The Trump administration on Friday rescinded Title IX guidance on campus sexual assault, following through on Education Secretary Betsy DeVos’s announcement that she would roll back the policy earlier this month.
The crucial change has to do with the standard of evidence used in the investigation of rape cases. The Obama administration’s guidance had directed college administrators to look for a “preponderance of evidence,” meaning that school officials had to decide if they’re more than 50 percent certain of someone’s guilt — a standard that’s far lower than the “beyond a reasonable doubt” standard of criminal courts but still well-established in civil cases.
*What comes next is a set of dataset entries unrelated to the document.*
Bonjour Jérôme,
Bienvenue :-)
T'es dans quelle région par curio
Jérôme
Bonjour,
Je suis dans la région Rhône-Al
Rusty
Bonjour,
Under DeVos’s new guidance, however, schools will be allowed to decide between using the Obama-era standard and the harder-to-meet “clear and convincing evidence” standard.
Men’s-rights activists argued that Title IX’s lower standards deprived the accused of “due process.” DeVos echoed that sentiment this month, saying in a speech at George Mason University that she felt Title IX was unfair toward students accused of sexual misconduct.
In a Friday statement, DeVos said, “This interim guidance will help schools as they work to combat sexual misconduct and will treat all students fairly. Schools must continue to confront these horrific crimes and behaviors head-on. There will be no more sweeping them under the rug. But the process also must be fair and impartial, giving everyone more confidence in its outcomes.”
The education department will keep the temporary guidance in place as it gathers comments for a more permanent rule in the coming months, the statement said.